English Graduate Courses for Continuing Education
Comprehensive, Online Courses for Language Arts Teachers
Do you want to earn the credentials to teach a college-level concurrent enrollment class at your high school?
Do you want to qualify to teach as a part-time faculty member in the English departments of one of Colorado’s colleges or universities?
Continue to Teach Your High School Classes
Earn Graduate Credit
Qualify to Teach College English
MSU Denver is now offering a comprehensive, 18-hour graduate-level series of classes with the courses that you need to qualify to teach English at the college level.
Our graduate curriculum consists of six 3-credit graduate level classes specifically designed to give you the relevant 18 graduate hours in English that you’ll need. And, for your convenience, all six courses are offered online!
If you already have a Master’s Degree, but you need 18 graduate hours in English, in order to teach first year college-level writing courses, then the Metropolitan State University of Denver offers graduate courses to fulfill this requirement. MSU Denver offers six, 3-credit graduate classes that will allow you to teach concurrent enrollment classes in Language Arts at your own high school and to teach as a part-time faculty member in area English departments.
The All-Online Plan
Start any semester, Take 1 or 2 classes
Spring ENG 590A Writing about Multicultural Literature
for Young Readers
Spring ENG 590E College Writing:
Theories and Inclusive Practices
Summer ENG 5010 Language & Linguistic Diversity Summer ENG 5310 Visual Rhetoric and Writing Fall ENG 5710 Cultural Concepts in Film Adaptation Fall ENG 5810 Rhetoric of Diversity
Questions? Contact Rebecca Gorman O’Neill at firstname.lastname@example.org
ENG 5010 Language & Linguistic Diversity
The purpose of this course is to help prepare instructors to teach and assess linguistically diverse student populations effectively. Topics include both the nature of language variation (register vs. dialect, sociolect, and ideolect; bilingualism) and the specifics of selected language varieties (dialect and sociolect traits; foreign accent). Emphasis is placed on understanding the various aspects of the concept of ‘grammaticality’ and recognizing the effects of our society’s dominant language ideology on education, including its practical impact on teaching effectiveness, child development assessments, and standardized testing.

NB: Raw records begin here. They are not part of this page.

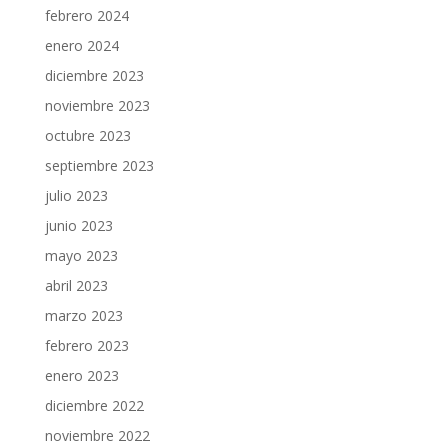
febrero 2024
enero 2024
diciembre 2023
noviembre 2023
octubre 2023
septiembre 2023
julio 2023
junio 2023
mayo 2023
abril 2023
marzo 2023
febrero 2023
enero 2023
diciembre 2022
noviembre 2022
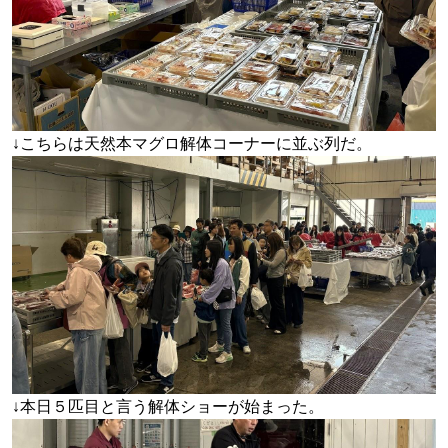
↓こちらは天然本マグロ解体コーナーに並ぶ列だ。
↓本日５匹目と言う解体ショーが始まった。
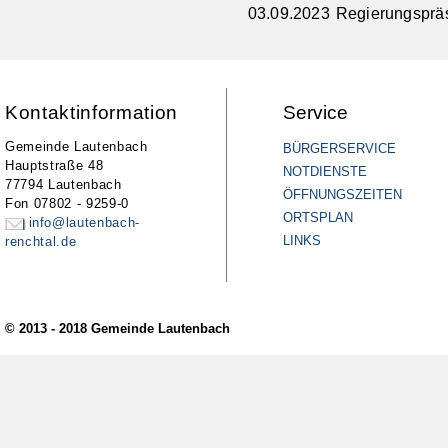
03.09.2023 Regierungspräs
Kontaktinformation
Service
Gemeinde Lautenbach
BÜRGERSERVICE
Hauptstraße 48
NOTDIENSTE
77794 Lautenbach
ÖFFNUNGSZEITEN
Fon 07802 - 9259-0
ORTSPLAN
info@lautenbach-
LINKS
renchtal.de
© 2013 - 2018 Gemeinde Lautenbach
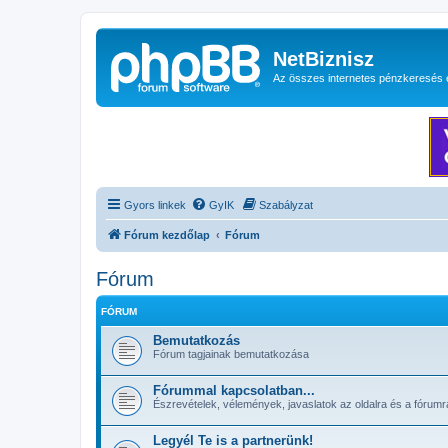
NetBiznisz
Az összes internetes pénzkeresés 
Gyors linkek
GyIK
Szabályzat
Fórum kezdőlap
Fórum
Fórum
FÓRUM
Bemutatkozás
Fórum tagjainak bemutatkozása
Fórummal kapcsolatban...
Észrevételek, vélemények, javaslatok az oldalra és a fórumr
Legyél Te is a partnerünk!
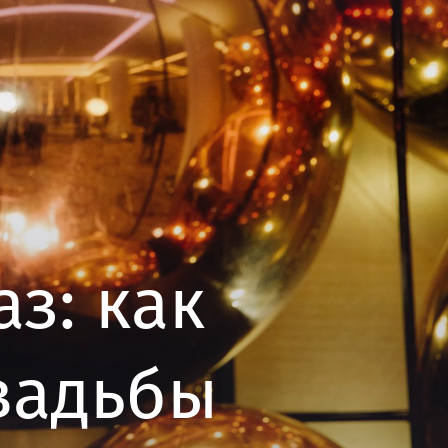
з: как
вадьбы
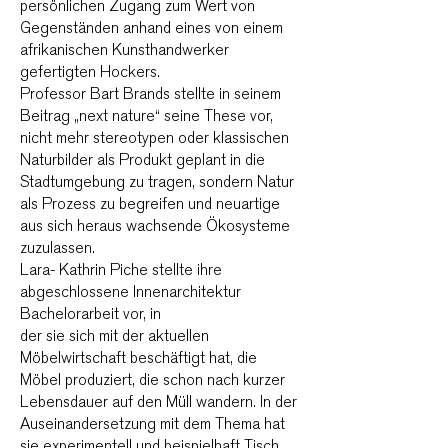
persönlichen Zugang zum Wert von
Gegenständen anhand eines von einem
afrikanischen Kunsthandwerker
gefertigten Hockers.
Professor Bart Brands stellte in seinem
Beitrag „next nature“ seine These vor,
nicht mehr stereotypen oder klassischen
Naturbilder als Produkt geplant in die
Stadtumgebung zu tragen, sondern Natur
als Prozess zu begreifen und neuartige
aus sich heraus wachsende Ökosysteme
zuzulassen.
Lara- Kathrin Piche stellte ihre
abgeschlossene Innenarchitektur
Bachelorarbeit vor, in
der sie sich mit der aktuellen
Möbelwirtschaft beschäftigt hat, die
Möbel produziert, die schon nach kurzer
Lebensdauer auf den Müll wandern. In der
Auseinandersetzung mit dem Thema hat
sie experimentell und beispielhaft Tisch,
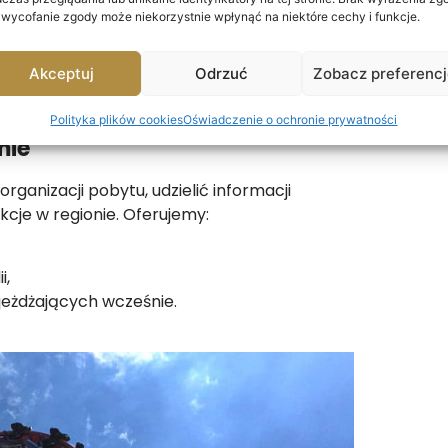
 wycofanie zgody może niekorzystnie wpłynąć na niektóre cechy i funkcje.
e, które w sezonie osiągają bardzo wysokie
yjne stawki
, a także
pakiety rodzinne
Akceptuj
Odrzuć
Zobacz preferenc
opcja dla tych, którzy planują wyjazd
Polityka plików cookies
Oświadczenie o ochronie prywatności
mie
ganizacji pobytu, udzielić informacji
akcje w regionie. Oferujemy:
i,
jeżdżających wcześnie.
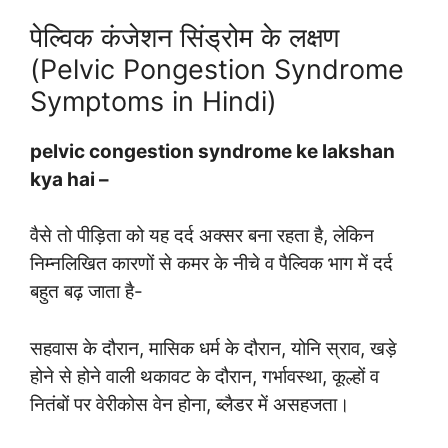
पेल्विक कंजेशन सिंड्रोम के लक्षण
(Pelvic Pongestion Syndrome
Symptoms in Hindi)
pelvic congestion syndrome ke lakshan
kya hai –
वैसे तो पीड़िता को यह दर्द अक्सर बना रहता है, लेकिन
निम्नलिखित कारणों से कमर के नीचे व पैल्विक भाग में दर्द
बहुत बढ़ जाता है-
सहवास के दौरान, मासिक धर्म के दौरान, योनि स्राव, खड़े
होने से होने वाली थकावट के दौरान, गर्भावस्था, कूल्हों व
नितंबों पर वेरीकोस वेन होना, ब्लैडर में असहजता।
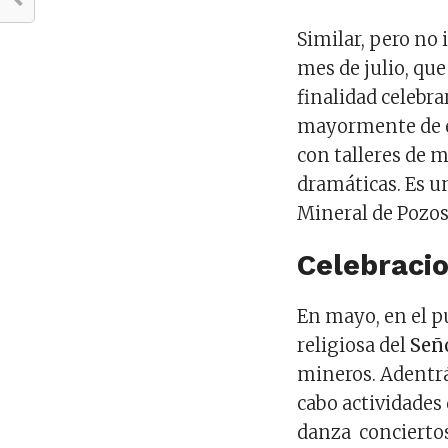
Similar, pero no i
mes de julio, qu
finalidad celebra
mayormente de ex
con talleres de m
dramáticas. Es u
Mineral de Pozos
Celebracio
En mayo, en el p
religiosa del
Señ
mineros. Adentrá
cabo actividades
danza conciertos,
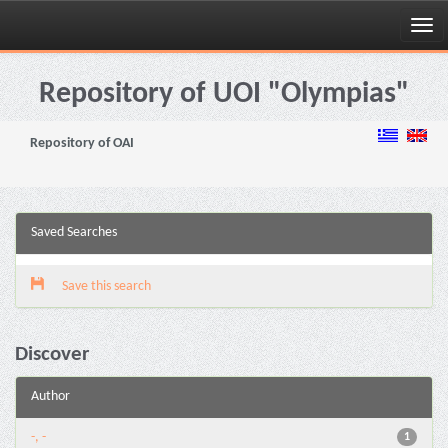
Skip
navigation
Repository of UOI "Olympias"
Repository of OAI
Saved Searches
Save this search
Discover
Author
-, -
1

ENG 590A/5210 Writing about Multicultural Literature for Young Readers
This course examines representative works by people of color and those that depict diverse ethnicities that are frequently taught in the secondary English language arts classroom. Students will use a variety of literary theories to consider approaches to presenting these works to secondary students. Instruction will also include attention to the techniques of teaching secondary students to analyze texts and to write about literature.
ENG 5310 Visual Rhetoric and Writing
This course explores some of the ways in which visual information are used to influence viewers' opinions, beliefs, attitudes, and behavior (the art of rhetoric) in written communication. Students will learn theories of visual rhetorical criticisms and examine different strategies for integrating words and images.
ENG 590E/5510 College Writing: Theories and Inclusive Practices
The central goal of this course is to help students locate those theories that will best ground and enrich their own inclusive pedagogical approaches to teaching college-level writing. Students will look at the major theoretical foundations and current research for teaching college writing. In addition, the course will look at how theory informs practice in order to help the student become an effective college-level writing teacher committed to theoretically-sophisticated, reflective, inclusive and professional teaching.
ENG 5710 Cultural Concepts in Film Adaptation
Students examine various directors’ and cultures’ adaptations of popular, canonical authors (e.g. Shakespeare, Dickens, Austen, Fitzgerald) literature to film. Focus starts with the work of early silent filmmakers and moves to major directors’ adaptations of the written works. Studies include reading the original texts, studying theories and techniques of adaptations, and studying cinematic forms and cultural contexts.
ENG 5810 Rhetoric of Diversity
Students will explore how we talk and think about diversity, including racial, gender and sexuality, ethnicity, and class, and the intersections of these categories. Students will explore the ways in which diversity is socially constructed. The central goal of the course is for students to understand the material implications of the rhetoric of diversity.